Alignment, boxing and internal monitoring. Thirdly, protections against AI poisoning the development process. A big worry with AI accelerating AI capabilities progress is that AI systems are actually slightly misaligned and they purposely poison the AI development process to ensure that subsequent generations are also misaligned. That way you can end up with superintelligent misaligned AI. So I think really good alignment techniques, boxing techniques (e.g. not giving your AI access to the internet, only allowing it to execute code in a sandbox) and internal monitoring (e.g. having a human check the AI’s output for malicious actions) that together guarantees that your AI is not able to poison that development process is required.

Prioritise reducing risks from AI. Fourthly, a commitment to use abundant AI labour to reduce AI risk. I think a big factor on how well this whole AI superintelligence dynamic goes is to what extent the leading actors use their abundant cognitive labour to reduce risks on the one hand versus advance their own capabilities on the other hand. I think some kind of commitment to prioritising reducing risks rather than increasing your own capabilities is important as a signal to other labs that you're being responsible. 

Measure the pace of software progress. Fifth is better measurement of the pace of ongoing acceleration of AI progress so we can better anticipate the upcoming risks from AI acceleration that lie ahead. At the moment I think labs are doing a little bit of measurement but not nearly enough.


AI development speed limits. The last protective measure is AI development speed limits. I don't have a strong view on what these speed limits should be, but I believe that labs as AI acceleration becomes plausible, labs should include in their RSP an explicit discussion of how quickly they could advance AI capabilities while still doing so safely, with their current protective measures and processes for detecting emerging risks. This speed limit can increase as the lab’s processes for identifying and mitigating risks improve. But with their current governance set-ups and risk mitigation processes, I don’t think any lab is ready to handle 10X progress. My proposal is that labs explicitly state how fast they believe they can safely go with their current practices, and open themselves up for critique.

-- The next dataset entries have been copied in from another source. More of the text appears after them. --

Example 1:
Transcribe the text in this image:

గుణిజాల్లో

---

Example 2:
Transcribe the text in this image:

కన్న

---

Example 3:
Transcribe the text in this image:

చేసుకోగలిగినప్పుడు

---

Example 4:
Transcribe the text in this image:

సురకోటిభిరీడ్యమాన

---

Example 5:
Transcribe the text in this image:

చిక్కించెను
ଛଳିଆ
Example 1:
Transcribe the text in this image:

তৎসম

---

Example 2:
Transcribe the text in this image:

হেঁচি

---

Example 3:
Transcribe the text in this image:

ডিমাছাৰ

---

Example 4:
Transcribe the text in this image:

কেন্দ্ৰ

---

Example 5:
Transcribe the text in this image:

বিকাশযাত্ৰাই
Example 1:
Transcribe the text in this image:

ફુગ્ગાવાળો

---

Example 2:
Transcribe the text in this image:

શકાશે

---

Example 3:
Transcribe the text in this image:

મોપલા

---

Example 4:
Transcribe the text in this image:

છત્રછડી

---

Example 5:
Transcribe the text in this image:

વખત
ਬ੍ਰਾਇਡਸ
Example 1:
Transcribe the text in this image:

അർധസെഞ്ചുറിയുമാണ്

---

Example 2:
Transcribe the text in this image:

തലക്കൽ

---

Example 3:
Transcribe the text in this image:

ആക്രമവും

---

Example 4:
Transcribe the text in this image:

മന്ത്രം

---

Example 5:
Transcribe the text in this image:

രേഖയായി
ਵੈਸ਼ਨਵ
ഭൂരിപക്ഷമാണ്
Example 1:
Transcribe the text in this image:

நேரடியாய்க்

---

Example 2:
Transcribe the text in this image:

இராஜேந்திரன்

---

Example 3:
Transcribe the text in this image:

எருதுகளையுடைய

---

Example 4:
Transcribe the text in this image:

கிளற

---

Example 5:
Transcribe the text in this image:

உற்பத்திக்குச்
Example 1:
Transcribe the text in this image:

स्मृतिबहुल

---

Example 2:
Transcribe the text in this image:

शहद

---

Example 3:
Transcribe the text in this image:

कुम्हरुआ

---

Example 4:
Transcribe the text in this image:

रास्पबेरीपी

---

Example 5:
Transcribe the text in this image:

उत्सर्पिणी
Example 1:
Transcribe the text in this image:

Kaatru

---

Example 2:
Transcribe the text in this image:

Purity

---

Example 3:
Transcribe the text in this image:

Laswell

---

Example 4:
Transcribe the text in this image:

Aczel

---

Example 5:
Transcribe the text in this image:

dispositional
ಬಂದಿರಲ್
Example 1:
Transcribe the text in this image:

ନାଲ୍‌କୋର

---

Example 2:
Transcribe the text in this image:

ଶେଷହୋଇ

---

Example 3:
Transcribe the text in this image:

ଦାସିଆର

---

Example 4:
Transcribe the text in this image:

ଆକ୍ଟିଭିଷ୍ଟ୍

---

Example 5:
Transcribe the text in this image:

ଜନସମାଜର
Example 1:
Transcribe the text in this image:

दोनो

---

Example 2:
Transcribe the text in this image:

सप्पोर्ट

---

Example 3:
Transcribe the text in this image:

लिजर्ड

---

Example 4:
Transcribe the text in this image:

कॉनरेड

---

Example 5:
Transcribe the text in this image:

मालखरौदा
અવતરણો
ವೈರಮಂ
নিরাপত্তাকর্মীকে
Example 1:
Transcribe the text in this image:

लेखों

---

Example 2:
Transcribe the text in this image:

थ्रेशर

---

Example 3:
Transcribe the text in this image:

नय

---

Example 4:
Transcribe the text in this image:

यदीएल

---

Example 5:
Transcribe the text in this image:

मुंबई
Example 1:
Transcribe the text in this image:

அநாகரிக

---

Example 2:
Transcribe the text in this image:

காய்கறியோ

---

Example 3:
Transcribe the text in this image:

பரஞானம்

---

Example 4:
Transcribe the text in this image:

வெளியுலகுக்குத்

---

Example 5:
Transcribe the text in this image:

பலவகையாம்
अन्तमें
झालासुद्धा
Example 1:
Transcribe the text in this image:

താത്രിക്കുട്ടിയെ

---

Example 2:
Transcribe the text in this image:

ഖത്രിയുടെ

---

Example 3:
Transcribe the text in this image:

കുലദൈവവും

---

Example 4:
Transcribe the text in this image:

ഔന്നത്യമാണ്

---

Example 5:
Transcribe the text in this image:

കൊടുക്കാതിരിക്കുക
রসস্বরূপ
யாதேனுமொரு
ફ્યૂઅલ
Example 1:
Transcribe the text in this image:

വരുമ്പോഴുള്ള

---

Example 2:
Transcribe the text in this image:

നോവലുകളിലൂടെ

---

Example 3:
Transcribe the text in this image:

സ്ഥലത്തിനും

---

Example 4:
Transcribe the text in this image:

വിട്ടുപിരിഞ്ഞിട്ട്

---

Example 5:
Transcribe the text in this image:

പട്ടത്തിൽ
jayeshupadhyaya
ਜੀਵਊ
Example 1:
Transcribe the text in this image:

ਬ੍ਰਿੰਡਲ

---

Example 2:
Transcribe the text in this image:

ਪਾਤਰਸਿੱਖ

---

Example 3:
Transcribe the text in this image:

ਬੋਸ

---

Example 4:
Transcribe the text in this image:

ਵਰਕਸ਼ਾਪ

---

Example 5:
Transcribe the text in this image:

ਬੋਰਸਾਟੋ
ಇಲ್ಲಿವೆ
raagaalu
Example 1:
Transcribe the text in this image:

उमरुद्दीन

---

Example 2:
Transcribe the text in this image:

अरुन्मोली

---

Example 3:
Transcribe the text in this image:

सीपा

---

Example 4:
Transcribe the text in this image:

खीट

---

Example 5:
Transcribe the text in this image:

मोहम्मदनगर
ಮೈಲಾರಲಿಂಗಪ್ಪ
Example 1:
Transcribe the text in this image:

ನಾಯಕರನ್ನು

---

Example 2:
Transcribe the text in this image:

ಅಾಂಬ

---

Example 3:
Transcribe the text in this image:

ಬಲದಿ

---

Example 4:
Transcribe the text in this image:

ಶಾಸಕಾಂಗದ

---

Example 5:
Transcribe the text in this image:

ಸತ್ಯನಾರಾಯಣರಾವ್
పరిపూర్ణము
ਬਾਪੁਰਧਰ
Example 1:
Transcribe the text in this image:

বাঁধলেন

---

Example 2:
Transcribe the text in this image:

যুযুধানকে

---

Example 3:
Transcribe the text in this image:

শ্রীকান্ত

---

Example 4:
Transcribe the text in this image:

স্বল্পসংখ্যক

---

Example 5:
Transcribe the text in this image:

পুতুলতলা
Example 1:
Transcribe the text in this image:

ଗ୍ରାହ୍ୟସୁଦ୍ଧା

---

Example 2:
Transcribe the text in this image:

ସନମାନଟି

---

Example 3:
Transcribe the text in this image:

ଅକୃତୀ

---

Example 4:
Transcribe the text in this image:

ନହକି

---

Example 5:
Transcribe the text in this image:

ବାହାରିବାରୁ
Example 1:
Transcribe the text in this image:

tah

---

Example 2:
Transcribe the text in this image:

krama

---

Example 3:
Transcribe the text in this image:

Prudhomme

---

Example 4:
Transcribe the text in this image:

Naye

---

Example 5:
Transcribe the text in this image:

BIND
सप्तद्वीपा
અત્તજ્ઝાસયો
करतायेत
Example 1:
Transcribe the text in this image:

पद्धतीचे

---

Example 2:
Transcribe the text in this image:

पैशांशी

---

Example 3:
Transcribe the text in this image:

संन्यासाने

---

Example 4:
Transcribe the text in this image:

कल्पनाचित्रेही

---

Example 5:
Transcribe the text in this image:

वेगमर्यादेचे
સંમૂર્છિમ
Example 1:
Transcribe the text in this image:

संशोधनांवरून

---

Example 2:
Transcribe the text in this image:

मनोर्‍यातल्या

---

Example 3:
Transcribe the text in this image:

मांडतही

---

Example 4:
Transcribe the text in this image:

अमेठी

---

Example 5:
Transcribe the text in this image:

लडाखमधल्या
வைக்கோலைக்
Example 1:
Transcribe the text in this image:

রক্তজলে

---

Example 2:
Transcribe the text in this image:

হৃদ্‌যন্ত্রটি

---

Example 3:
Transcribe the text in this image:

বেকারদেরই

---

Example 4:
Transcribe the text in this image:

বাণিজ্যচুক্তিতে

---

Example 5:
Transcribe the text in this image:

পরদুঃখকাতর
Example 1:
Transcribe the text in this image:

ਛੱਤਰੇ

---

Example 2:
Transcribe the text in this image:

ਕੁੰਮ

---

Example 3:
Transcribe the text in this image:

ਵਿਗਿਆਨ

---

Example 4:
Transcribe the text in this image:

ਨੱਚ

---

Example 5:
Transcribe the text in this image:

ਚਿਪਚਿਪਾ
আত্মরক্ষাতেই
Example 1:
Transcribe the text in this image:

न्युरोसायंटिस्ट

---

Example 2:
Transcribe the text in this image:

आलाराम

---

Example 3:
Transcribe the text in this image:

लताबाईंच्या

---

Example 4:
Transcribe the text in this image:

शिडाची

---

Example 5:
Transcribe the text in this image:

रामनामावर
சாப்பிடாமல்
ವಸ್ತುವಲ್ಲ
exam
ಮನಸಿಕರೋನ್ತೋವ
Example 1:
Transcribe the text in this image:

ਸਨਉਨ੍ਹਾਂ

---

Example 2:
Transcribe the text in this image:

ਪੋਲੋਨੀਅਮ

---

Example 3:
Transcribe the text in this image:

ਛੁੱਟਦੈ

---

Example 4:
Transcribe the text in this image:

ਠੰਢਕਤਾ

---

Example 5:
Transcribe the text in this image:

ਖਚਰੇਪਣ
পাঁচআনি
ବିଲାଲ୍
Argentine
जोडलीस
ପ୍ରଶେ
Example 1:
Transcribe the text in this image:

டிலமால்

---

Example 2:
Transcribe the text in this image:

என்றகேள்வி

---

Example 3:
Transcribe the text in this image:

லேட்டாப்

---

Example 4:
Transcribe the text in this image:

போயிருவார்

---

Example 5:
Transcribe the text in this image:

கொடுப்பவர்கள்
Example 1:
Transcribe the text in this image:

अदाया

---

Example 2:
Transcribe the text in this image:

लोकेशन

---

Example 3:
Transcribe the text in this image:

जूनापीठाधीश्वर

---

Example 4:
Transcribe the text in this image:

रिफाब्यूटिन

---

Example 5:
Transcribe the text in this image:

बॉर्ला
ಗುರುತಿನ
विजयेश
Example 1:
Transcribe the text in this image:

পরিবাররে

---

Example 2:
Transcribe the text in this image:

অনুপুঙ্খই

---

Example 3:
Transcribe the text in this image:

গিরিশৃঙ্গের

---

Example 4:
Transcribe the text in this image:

To sum up, what should labs be doing today? Firstly, I think labs should just explicitly acknowledge that this is a risk: that if AI systems can significantly accelerate AI progress then that could be really dangerous. Secondly, they should be monitoring for the two early warning signs that I discussed earlier (measuring the pace of ongoing software progress and building an eval for whether AI can autonomously perform a wide range of AI R&D tasks). Thirdly, they should prepare the protective measures (that I discussed on the last slide) so that when they do see either of those early warning signs, they can continue advancing safely. Lastly, I think that labs should commit to pausing if they see these warning signs before they have the protective measures in place. These four asks are summarised in this document

Why should labs do this today? Algorithmic progress is already very fast, software progress is already very fast. I think that we may get dramatic effects in AI R&D research before we get it in other domains because of AI's comparative advantages. If you really think that we're going to get AGI within this decade, as many people at labs do, then it's very plausible we're going to be seeing significant AI acceleration within the next few years. So we should start preparing now. Okay, thank you very much everyone!